Items from a data source
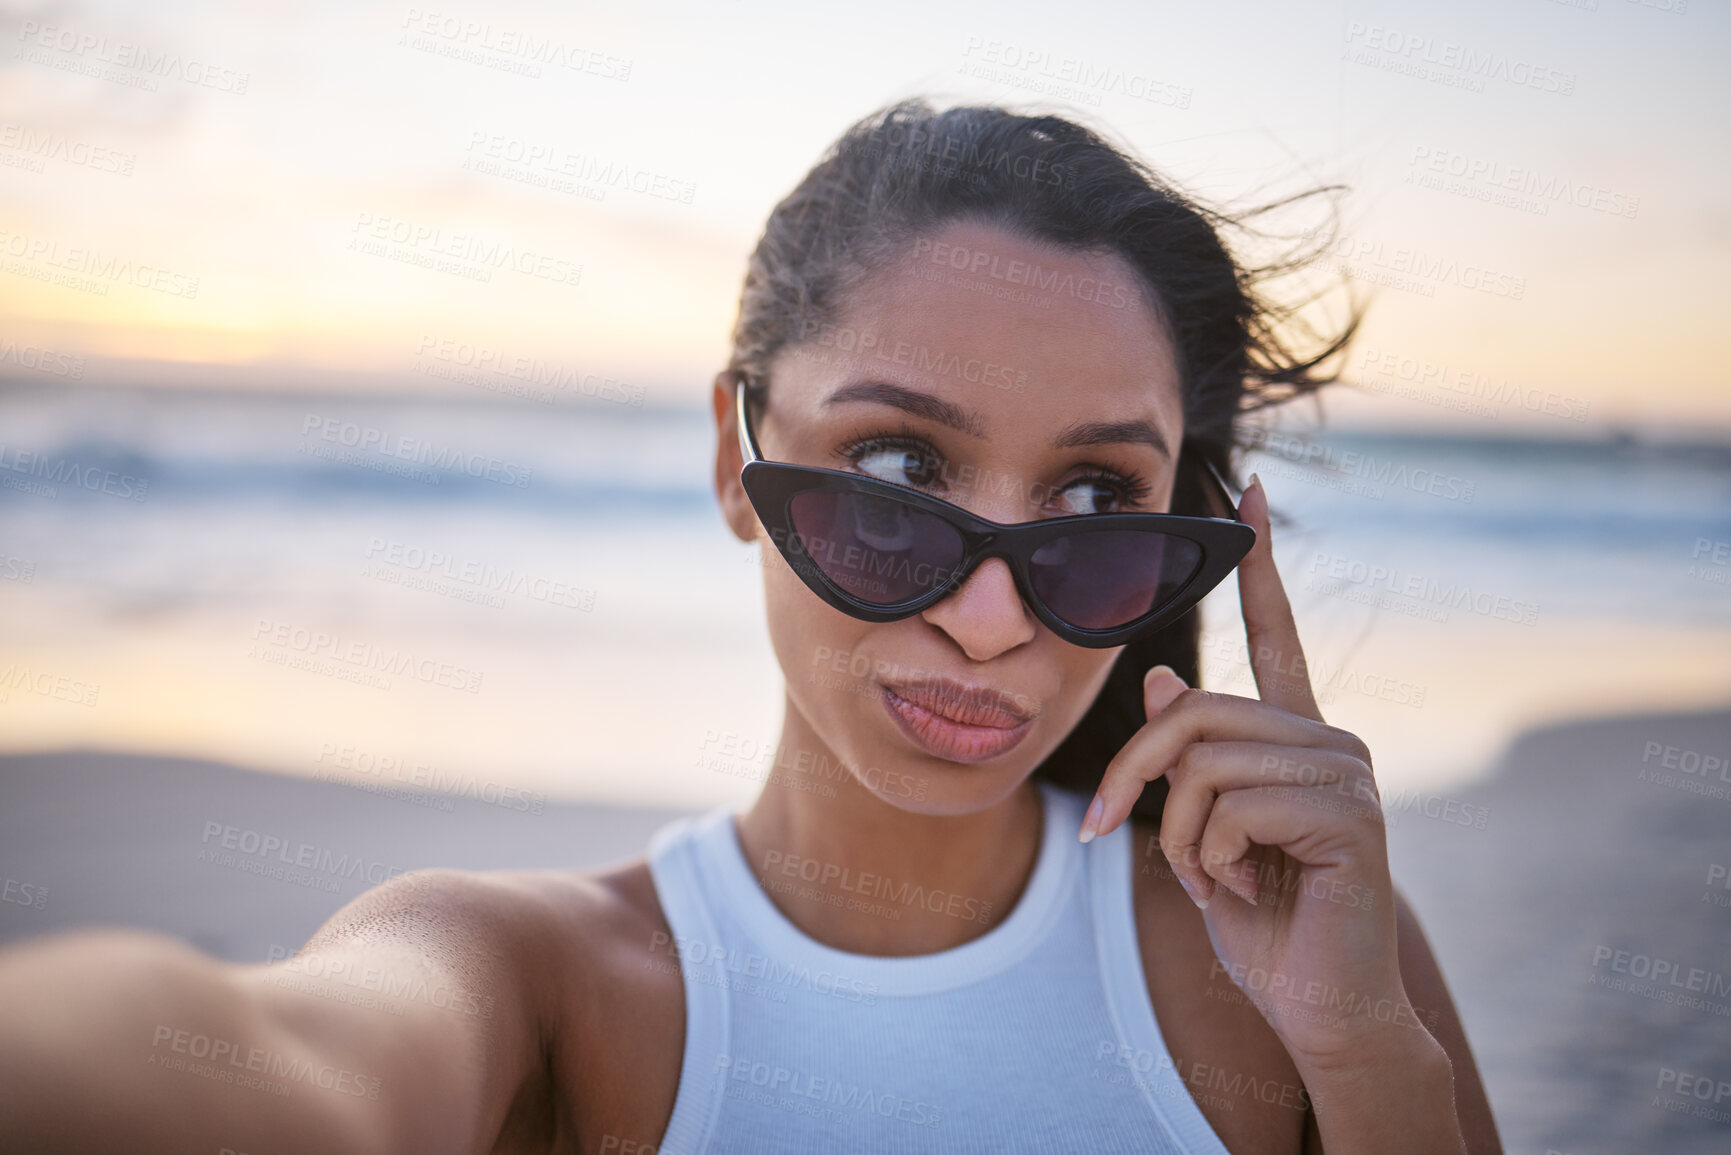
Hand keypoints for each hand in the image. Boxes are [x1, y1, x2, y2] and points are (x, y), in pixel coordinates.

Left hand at [1077, 474, 1416, 1069]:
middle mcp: (1327, 738)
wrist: (1318, 1006)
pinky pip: (1230, 808)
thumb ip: (1190, 756)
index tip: (1249, 489)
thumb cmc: (1260, 919)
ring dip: (1180, 840)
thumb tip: (1161, 674)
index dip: (1260, 565)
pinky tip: (1247, 893)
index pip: (1274, 635)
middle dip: (1134, 781)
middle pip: (1191, 714)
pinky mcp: (1348, 814)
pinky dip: (1209, 863)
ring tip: (1216, 881)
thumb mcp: (1204, 830)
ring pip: (1203, 764)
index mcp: (1295, 735)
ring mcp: (1345, 771)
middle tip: (1115, 836)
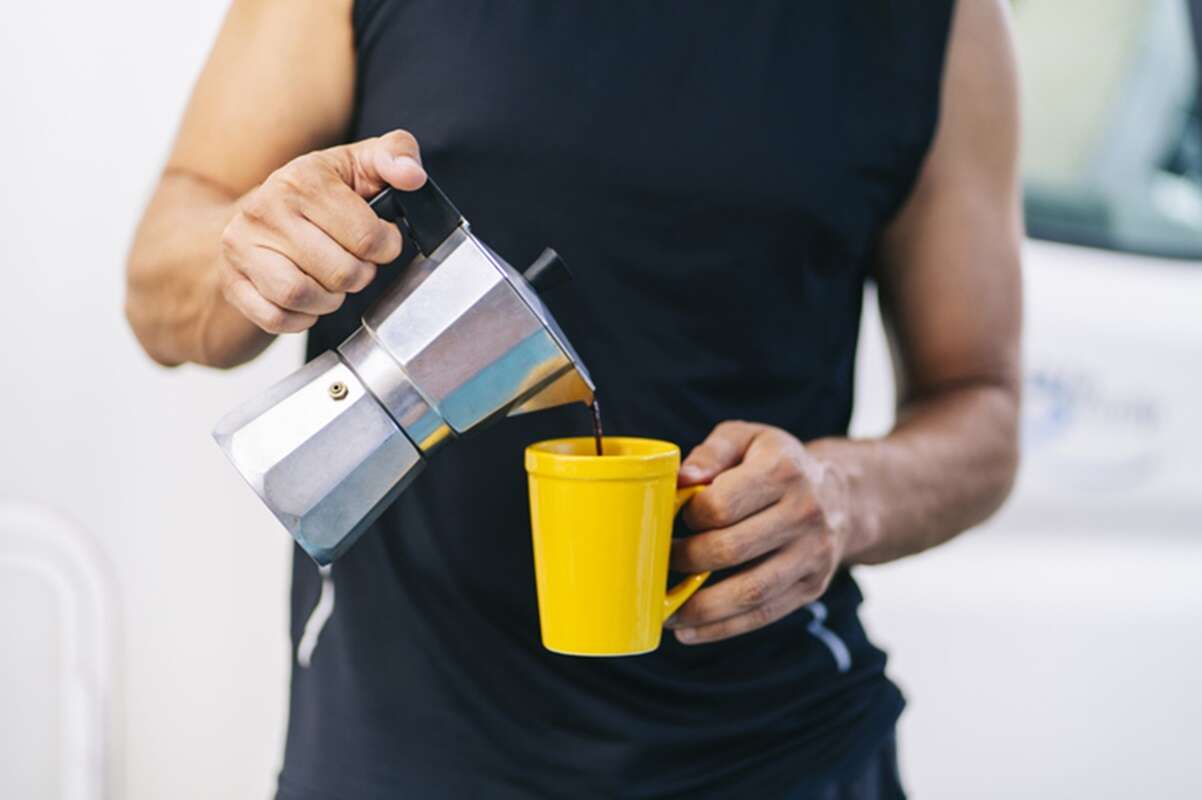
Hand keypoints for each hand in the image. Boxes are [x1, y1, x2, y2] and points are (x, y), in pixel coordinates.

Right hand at [218, 129, 426, 332]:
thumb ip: (396, 155)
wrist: (258, 211)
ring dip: (330, 299)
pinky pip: (275, 318)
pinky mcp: (233, 280)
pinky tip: (309, 297)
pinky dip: (301, 317)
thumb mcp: (360, 162)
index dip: (387, 248)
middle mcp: (266, 210)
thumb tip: (412, 175)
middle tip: (356, 263)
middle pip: (341, 273)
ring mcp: (243, 246)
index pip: (367, 237)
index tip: (381, 241)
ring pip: (303, 296)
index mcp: (303, 179)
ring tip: (332, 280)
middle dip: (361, 275)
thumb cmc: (318, 192)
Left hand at [667, 421, 852, 643]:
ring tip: (665, 611)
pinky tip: (689, 630)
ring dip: (699, 608)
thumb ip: (711, 453)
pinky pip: (763, 614)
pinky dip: (722, 628)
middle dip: (685, 562)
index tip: (672, 520)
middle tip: (660, 564)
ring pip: (749, 592)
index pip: (720, 505)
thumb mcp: (747, 439)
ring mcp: (813, 554)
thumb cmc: (776, 464)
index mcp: (782, 470)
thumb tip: (681, 478)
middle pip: (730, 550)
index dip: (687, 517)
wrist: (841, 496)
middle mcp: (804, 512)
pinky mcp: (812, 586)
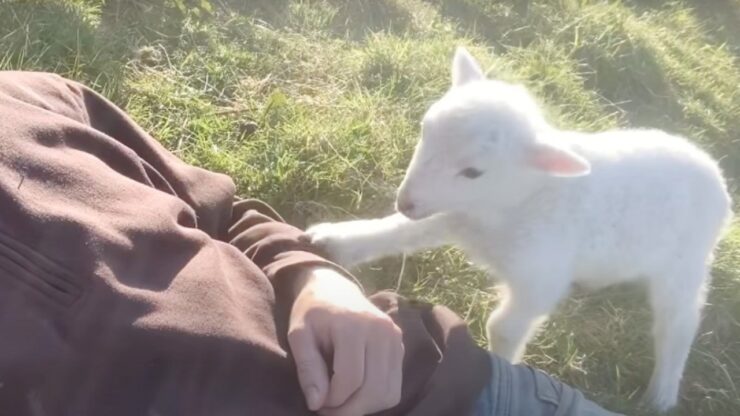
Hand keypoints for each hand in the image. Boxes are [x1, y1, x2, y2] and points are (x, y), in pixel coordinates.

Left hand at [289, 267, 403, 415]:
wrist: (334, 289)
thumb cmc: (312, 312)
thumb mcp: (299, 335)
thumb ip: (307, 368)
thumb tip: (316, 404)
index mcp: (354, 326)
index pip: (350, 379)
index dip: (332, 400)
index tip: (316, 404)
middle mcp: (382, 331)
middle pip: (372, 389)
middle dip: (348, 410)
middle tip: (327, 410)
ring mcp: (395, 338)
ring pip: (387, 392)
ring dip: (364, 408)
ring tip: (341, 403)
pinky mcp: (400, 346)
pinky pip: (394, 387)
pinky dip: (376, 399)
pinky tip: (356, 394)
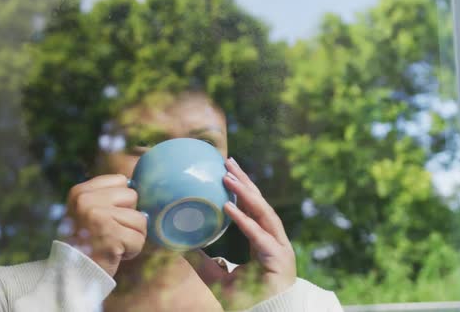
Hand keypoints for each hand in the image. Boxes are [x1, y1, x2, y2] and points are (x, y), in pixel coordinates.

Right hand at [60, 174, 146, 276]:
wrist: (73, 275)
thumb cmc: (86, 242)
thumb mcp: (86, 211)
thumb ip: (106, 196)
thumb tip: (134, 184)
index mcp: (80, 192)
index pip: (120, 181)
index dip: (121, 201)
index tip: (105, 217)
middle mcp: (86, 201)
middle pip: (132, 196)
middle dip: (128, 217)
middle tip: (110, 232)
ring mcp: (98, 218)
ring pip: (140, 218)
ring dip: (132, 235)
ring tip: (113, 243)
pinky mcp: (111, 236)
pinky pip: (139, 239)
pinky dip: (133, 250)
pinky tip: (116, 253)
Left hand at [187, 158, 295, 308]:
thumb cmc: (247, 301)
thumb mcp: (217, 277)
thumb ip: (203, 261)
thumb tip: (180, 247)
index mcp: (263, 240)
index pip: (253, 208)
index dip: (242, 188)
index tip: (228, 170)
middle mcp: (273, 240)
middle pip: (259, 203)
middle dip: (244, 181)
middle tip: (227, 161)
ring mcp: (279, 248)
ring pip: (263, 212)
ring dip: (245, 193)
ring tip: (228, 177)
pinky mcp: (278, 258)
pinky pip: (258, 236)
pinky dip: (243, 220)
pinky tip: (228, 206)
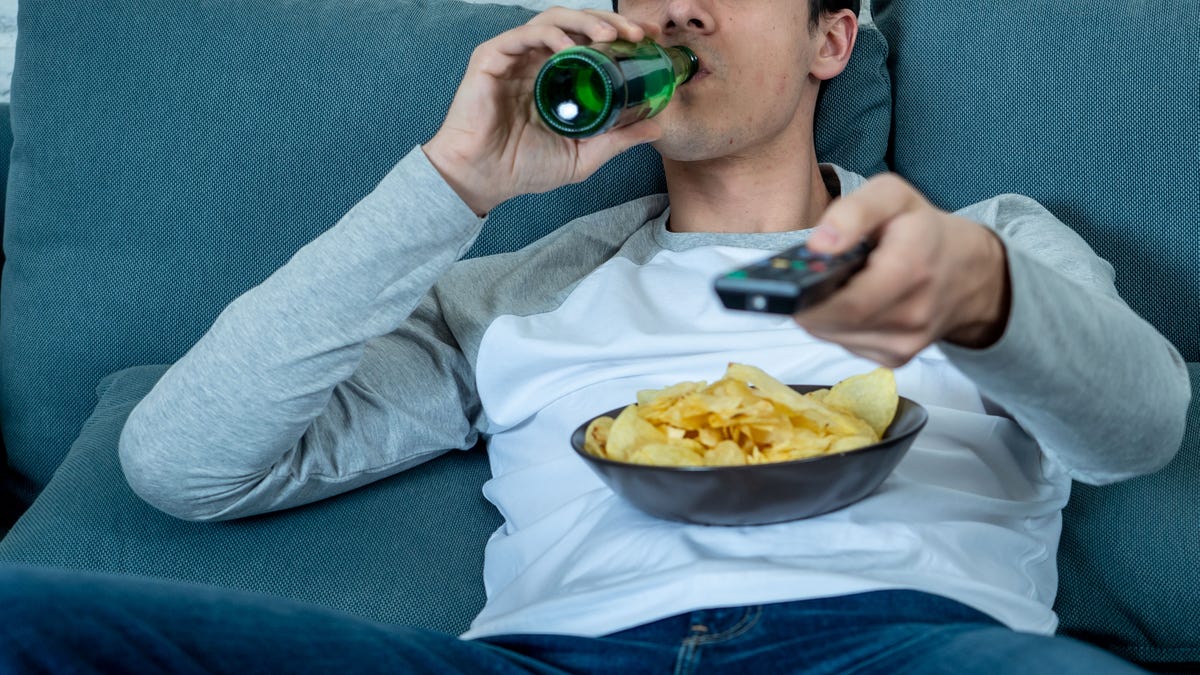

> **YOUR INSTRUCTIONS**
Write the data out again word for word; leave the pictures behind.

> **EXERCISE RESULT**
Hand keypoints for each hand in the image. Boxes are [x1, y1, x2, y2] and points are (x, y), in pixel coordinates.

Left hand at [1077, 474, 1416, 1069]:
middle mcp: (1327, 738)
wrist: (1318, 1006)
pinky pip: (1230, 808)
thumb ip: (1190, 756)
index tip: (1249, 489)
thumb cmc: (1260, 919)
ring dip: (1180, 840)
thumb tip: (1161, 674)
index dip: (1260, 565)
pinky tip: (1247, 893)
index pip: (1274, 635)
middle dip: (1134, 781)
middle pip: (1191, 714)
pinky mcp: (1348, 814)
pinky dip: (1209, 863)
ring tip: (1216, 881)
thumb mcp: (1204, 830)
ring pip: (1203, 764)
index mcp: (1295, 735)
ring mcp: (1345, 771)
middle tip: (1115, 836)
Hand keypoints for each hand in the image. Boxes are [x1, y1, x2, y2] and points are (x, y), in pixel coordinates.

Right hand at [218, 129, 426, 332]:
thumb ip: (396, 155)
wrist: (258, 211)
ring dip: (330, 299)
pinky pip: (275, 318)
pinky mcp: (233, 280)
pinky tip: (309, 297)
pinky dip: (301, 317)
thumb mcp: (360, 162)
index dip: (387, 248)
middle mcp: (266, 210)
thumb tip: (412, 175)
middle tip: (356, 263)
middle pip: (341, 273)
ring mcp: (243, 246)
index pip: (367, 237)
index tip: (381, 241)
ring pip: (303, 296)
index mcp: (303, 179)
ring tip: (332, 280)
middle dip: (361, 275)
thumb cmc: (318, 192)
Left hand at [667, 421, 852, 643]:
ring tip: (665, 611)
pinky tip: (689, 630)
ring dip: (699, 608)
thumb ip: (711, 453)
pinky pip: (763, 614)
pinky dip: (722, 628)
middle dip: (685, 562)
index tip: (672, 520)
middle tip: (660, 564)
ring pip: (749, 592)
index pip: (720, 505)
thumb mcp: (747, 439)
ring mcp: (813, 554)
thumb cmc: (776, 464)
index mcp: (782, 470)
thumb tip: (681, 478)
middle pip: (730, 550)
index dip: (687, 517)
wrist: (841, 496)
middle mcp: (804, 512)
pinky mcp: (812, 586)
Hand keypoints for each hand in the image. Boxes are [x1, y1, x2, y2] and points are (x, y), in pixel coordinates.

Left hand at [289, 267, 403, 415]:
wrist: (334, 289)
thumb cmc: (312, 312)
thumb mcp: (299, 335)
thumb ip: (307, 368)
thumb tip: (316, 404)
index mcp: (354, 326)
index pip: (350, 379)
index dip: (332, 400)
index tip: (316, 404)
middle mcp: (382, 331)
middle pip: (372, 389)
middle dip: (348, 410)
middle tip: (327, 410)
ring mcp: (395, 338)
ring pip: (387, 392)
ring dip: (364, 408)
ring tip: (341, 403)
pinky mcp: (400, 346)
pinky pip: (394, 387)
pinky dip: (376, 399)
pinky tip: (356, 394)
Hand keypoints for each hand in the image. Boxes are [x1, y1, x2, y2] and points are (x, y), in pixel coordinates.

Right hand at [60, 174, 146, 276]:
wrist: (73, 275)
thumb cmc: (86, 242)
thumb mcp: (86, 211)
thumb ip: (106, 196)
thumb tip: (134, 184)
index mcp: (80, 192)
index pip: (120, 181)
index dip: (121, 201)
index tip: (105, 217)
middle mcp: (86, 201)
middle pip: (132, 196)
middle dip: (128, 217)
middle tip: (110, 232)
ring mcp: (98, 218)
ring pip: (140, 218)
ring dip: (132, 235)
ring tip: (113, 243)
pinky mcp: (111, 236)
pinky pip: (139, 239)
pinky dip: (133, 250)
pinky tip: (116, 253)
Left hand at [187, 158, 295, 308]:
thumb cmc: (247, 301)
thumb mcp: (217, 277)
thumb ip: (203, 261)
thumb tip: (180, 247)
index mcp: (263, 240)
index pip: (253, 208)
index dip: (242, 188)
index tip: (228, 170)
middle mcp: (273, 240)
middle pip: (259, 203)
middle dip: (244, 181)
middle tip: (227, 161)
ring mcp: (279, 248)
ring pip: (263, 212)
ring dip: (245, 193)
ring tip: (228, 177)
pinky mcp: (278, 258)
pinky pip: (258, 236)
pinky dip: (243, 220)
pinky tip: (228, 206)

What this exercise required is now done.